Ayeti kerime bu olayı şöyle dile getiriyor: “Onlar ki, malum insanlar kendilerine ‘Bakın, düşmanlarınız size saldırı için toplandı, onlardan korkun!’ demişlerdi de, işte bu onların imanını artırmış ve şöyle cevap vermişlerdi: ‘Allah bize yeter, O ne güzel vekildir!”[7]
Günümüzde de Gazze halkı ve mücahitleri şöyle diyor: “HasbünaAllah ve nimel vekil”.
Evet düşmanlar!
Tüm tehditlerinize rağmen…
Tüm saldırılarınıza rağmen…
Tüm bombardımanlarınıza rağmen…
Tüm kafirlerin karşımızda birleşmesine rağmen…
Tüm kardeşlerimizin suskunluğu ve sessizliğine rağmen…
Ey Allah’ım sen her şeye yetersin, sen bize de yetersin, onlara da. Bize rahmetinle, onlara çetin azabınla yetersin.
Bu, öylesine bir söylem değildir. Kalpte yer edinmiş ve tavizsiz bir iman, sarsılmayan bir inanç, kesilmeyen salih amel ve zikirle taze kalan bir dilin “harflerle” anlam bulan bir haleti ruhiyesidir.
İmanı cihattan, cihadı zikirden ayırmayanların ifadesidir.
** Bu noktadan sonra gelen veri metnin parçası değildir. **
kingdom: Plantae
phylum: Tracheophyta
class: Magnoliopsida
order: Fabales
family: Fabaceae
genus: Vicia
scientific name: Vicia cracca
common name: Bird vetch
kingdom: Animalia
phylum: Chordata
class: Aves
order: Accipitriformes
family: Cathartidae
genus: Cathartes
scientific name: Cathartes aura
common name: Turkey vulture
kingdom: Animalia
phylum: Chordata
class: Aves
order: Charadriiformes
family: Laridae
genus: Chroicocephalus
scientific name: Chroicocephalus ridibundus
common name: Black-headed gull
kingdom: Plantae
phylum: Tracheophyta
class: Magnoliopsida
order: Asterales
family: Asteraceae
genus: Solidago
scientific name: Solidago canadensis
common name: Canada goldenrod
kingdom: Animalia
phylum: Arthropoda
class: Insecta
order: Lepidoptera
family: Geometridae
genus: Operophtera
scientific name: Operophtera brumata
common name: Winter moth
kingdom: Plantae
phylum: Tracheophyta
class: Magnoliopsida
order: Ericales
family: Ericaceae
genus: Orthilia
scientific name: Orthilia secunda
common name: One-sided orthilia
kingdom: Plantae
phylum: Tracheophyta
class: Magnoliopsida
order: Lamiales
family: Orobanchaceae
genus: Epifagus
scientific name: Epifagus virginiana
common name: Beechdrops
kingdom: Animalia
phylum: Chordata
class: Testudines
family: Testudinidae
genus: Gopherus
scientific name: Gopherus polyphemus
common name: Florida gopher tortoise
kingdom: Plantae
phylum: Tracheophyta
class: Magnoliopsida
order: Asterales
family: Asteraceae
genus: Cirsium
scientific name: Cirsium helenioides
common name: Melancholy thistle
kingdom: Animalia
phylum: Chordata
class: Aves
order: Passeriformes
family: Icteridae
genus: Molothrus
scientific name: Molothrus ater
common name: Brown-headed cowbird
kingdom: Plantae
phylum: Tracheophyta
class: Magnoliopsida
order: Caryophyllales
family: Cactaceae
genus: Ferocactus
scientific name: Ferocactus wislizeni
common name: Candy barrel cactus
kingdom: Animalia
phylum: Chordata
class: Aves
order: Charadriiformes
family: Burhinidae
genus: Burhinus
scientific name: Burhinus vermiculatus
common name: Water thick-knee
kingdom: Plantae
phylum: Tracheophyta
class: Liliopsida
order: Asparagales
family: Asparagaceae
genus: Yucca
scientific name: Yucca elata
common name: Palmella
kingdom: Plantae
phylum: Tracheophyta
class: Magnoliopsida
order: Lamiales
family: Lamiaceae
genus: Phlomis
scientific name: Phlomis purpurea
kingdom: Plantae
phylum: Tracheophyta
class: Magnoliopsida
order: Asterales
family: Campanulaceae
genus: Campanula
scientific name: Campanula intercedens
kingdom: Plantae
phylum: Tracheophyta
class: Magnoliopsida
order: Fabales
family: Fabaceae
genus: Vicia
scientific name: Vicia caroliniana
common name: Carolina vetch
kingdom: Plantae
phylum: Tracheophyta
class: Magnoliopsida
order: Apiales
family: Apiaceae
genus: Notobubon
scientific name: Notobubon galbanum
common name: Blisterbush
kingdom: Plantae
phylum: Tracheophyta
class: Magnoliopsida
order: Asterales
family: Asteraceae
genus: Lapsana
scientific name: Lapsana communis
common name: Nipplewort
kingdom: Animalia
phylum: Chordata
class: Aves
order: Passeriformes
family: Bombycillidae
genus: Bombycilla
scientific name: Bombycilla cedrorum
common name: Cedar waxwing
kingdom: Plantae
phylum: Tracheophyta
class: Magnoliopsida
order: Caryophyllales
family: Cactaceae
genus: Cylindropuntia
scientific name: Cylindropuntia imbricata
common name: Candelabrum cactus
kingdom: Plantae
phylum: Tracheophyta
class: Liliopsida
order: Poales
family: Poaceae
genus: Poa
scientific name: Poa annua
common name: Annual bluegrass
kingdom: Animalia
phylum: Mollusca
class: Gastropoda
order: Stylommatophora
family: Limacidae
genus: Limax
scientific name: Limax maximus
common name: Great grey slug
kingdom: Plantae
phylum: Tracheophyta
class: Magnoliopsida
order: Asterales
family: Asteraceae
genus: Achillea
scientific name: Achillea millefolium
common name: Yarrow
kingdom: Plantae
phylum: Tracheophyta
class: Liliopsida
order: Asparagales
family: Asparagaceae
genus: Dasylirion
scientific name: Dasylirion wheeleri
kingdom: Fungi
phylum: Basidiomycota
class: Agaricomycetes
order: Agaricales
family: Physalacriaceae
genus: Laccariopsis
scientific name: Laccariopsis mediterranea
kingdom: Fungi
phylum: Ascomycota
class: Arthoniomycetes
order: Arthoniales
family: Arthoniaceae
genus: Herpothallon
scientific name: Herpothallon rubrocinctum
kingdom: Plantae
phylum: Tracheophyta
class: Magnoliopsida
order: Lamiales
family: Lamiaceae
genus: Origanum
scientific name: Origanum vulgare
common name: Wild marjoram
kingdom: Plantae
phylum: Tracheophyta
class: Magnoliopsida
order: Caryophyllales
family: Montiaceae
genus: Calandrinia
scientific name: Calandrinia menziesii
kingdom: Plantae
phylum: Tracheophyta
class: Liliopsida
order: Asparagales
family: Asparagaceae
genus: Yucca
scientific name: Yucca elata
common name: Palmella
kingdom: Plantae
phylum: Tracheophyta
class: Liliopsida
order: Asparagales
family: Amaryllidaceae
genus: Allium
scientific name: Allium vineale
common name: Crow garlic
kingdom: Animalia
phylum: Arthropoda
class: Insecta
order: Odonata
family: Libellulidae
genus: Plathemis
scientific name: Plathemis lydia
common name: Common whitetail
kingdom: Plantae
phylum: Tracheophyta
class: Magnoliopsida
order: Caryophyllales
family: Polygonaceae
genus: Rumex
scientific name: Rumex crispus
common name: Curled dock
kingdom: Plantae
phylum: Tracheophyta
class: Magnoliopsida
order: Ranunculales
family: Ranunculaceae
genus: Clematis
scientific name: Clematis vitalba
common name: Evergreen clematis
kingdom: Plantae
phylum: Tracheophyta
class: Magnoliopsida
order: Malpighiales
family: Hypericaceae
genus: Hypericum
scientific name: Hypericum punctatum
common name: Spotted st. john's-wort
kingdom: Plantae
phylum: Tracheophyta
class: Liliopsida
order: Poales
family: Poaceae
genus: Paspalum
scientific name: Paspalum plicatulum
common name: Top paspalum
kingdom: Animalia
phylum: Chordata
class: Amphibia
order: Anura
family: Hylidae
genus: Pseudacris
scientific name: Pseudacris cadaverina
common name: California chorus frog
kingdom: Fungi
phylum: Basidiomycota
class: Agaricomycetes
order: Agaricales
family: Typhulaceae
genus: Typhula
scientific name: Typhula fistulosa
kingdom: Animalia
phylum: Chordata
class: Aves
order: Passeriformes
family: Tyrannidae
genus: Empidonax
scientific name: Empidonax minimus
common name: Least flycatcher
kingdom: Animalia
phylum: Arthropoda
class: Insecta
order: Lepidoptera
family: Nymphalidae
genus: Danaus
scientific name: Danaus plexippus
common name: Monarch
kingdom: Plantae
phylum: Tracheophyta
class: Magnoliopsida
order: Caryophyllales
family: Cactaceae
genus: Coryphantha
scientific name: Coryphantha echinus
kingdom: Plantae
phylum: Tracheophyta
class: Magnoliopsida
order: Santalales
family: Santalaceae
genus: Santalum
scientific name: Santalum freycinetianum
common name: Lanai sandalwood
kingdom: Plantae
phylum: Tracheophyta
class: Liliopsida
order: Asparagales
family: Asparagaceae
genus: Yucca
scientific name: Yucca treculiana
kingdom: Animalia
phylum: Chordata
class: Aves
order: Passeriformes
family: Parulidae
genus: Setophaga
Başarıyı Rablerine olan kusursuz imanlarında arayan bir toplumun özgürlük marşıdır.
Öyledir onlar, unutulmuş bir sünnetin ihyacısıdırlar. Peygamberlerden tevarüs ettiğimiz bir sünnetin hamileridirler.
Onlar, Allah’ın kendilerinden razı olduğu, Onların da Allah’tan razı olduğu kimselerdir. Onlar Gazze halkıdırlar.